Q&A: Liability to Pay for Breaking a Glass at an Event
Liability to Pay for Breaking a Glass at an Event
Question
Hello Rabbi,
I attended a wedding today and accidentally broke a glass belonging to the hall. Do I have to pay for the glass?
Thank you
Answer
No. This is damage that occurred through normal use. And especially here, in a certain sense, its owner is with it. However, if this was negligence and use not in the normal manner, there may be grounds to obligate payment under the law of one who causes damage (and this is not like negligence when the owner is with it, where according to most opinions one is exempt. See, for example, here), but nowadays it is accepted that the hall does not expect payment for this. In summary, I think you are not obligated to pay.
Discussion on Answer
Yes indeed. All of that is included in what I wrote in the last sentence.
I wanted to ask,
is there also a rationale here that if they were to charge for breaking a glass or staining a tablecloth and the like, then people wouldn’t want to go to a hall?
As if the whole idea there is that the guests aren’t liable for anything unless they are really causing damage…

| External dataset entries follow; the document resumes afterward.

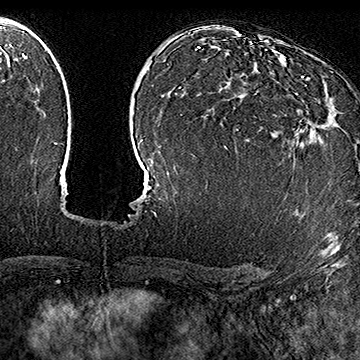
Breast MRI (dynamic contrast-enhanced), one axial slice. Position 107 of 160 along the scan axis. Cropped to one breast. Dynamic contrast-enhanced series, time point 2 of 7 at this slice position (early post-contrast). 1.5 T. TE 2.8 ms, TR 5.4 ms. 1 mm slice thickness. 360 × 360 image matrix. Female patient.
Annotated regions visible in this slice (semi-automatically segmented with operator editing):
- enhancing-tissue mask used for the functional tumour volume (all voxels passing the contrast-enhancement thresholds inside the analysis volume; usually the tumour): bounding box (x1, y1, x2, y2) in pixels: (238, 76, 317, 141)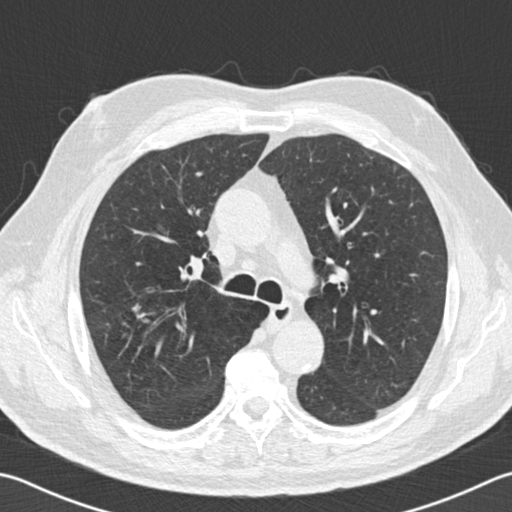
Low-dose screening chest CT, one axial slice. Reconstruction kernel B30f. 120 kVp. Lung window (W 1500 / L -600 HU). 2 mm slice thickness. 512 × 512 image matrix, field of view 346 × 346 mm.
Outlined on this slice (outlined manually by an expert reader):
- lesion 1 (tumor, upper lobe of right lung): bounding box [x1, y1, x2, y2] px = [133, 306, 145, 318]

Suppose even someone who is drunk and breaks glasses would be exempt. Only a person who breaks something for the sake of breaking it and causing damage would perhaps be liable.
And in any case, the price the hall charges is supposed to take into account the possibility that at every wedding this many glasses and other items will get broken, and this many tablecloths will get dirty. And that is already built into the bill that the celebrants pay.